Learning from Demonstration: Applications and challenges


Date
Location
Oxford, United Kingdom
Links

Recent advances in deep reinforcement learning have enabled a wide range of capabilities, from learning to play video games to acquiring robotic visuomotor skills. However, there are a wide range of problems where hand-coding behaviour or a reward function is impractical. Learning from demonstration (LfD) serves as an essential tool for learning skills that are difficult to program by hand. These demonstrations provide snapshots of near-optimal behaviours, offering guidance for the learning process and alleviating the need to start from scratch or manually engineering parts of the solution. However, it is often unclear how to acquire these in non-controlled settings, and the new challenges that arise when trying to apply these techniques in the real world.

In this talk, I will present some of the recent techniques that can help us bridge that gap and learn realistic behaviours from a large source of untapped data already existing “in the wild”. I will cover some of the latest LfD approaches that leverage recent advances in deep learning and generative adversarial methods.
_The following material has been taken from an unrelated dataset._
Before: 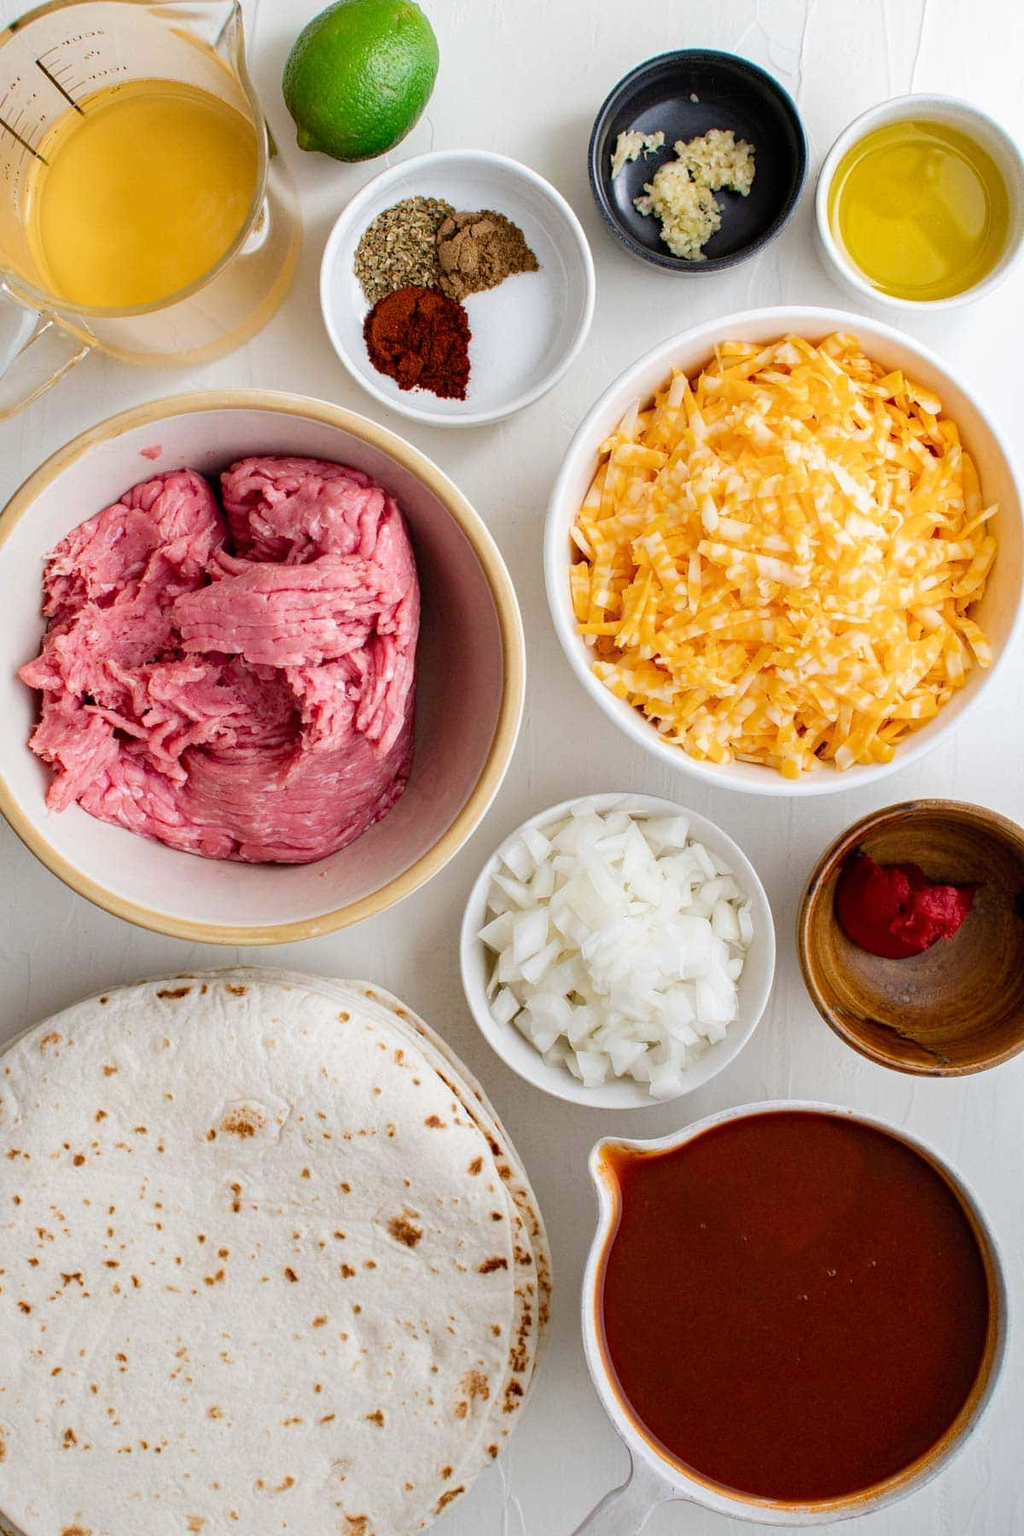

I will present our recent work, video to behaviour (ViBe), which can extract realistic behaviours from raw unlabelled video data, without additional expert knowledge. We can automatically extract trajectories and use them to perform LfD through a novel curriculum and cope with multiple agents interacting in complex settings. I will finish with a discussion of open questions and future research directions required to extend these approaches further.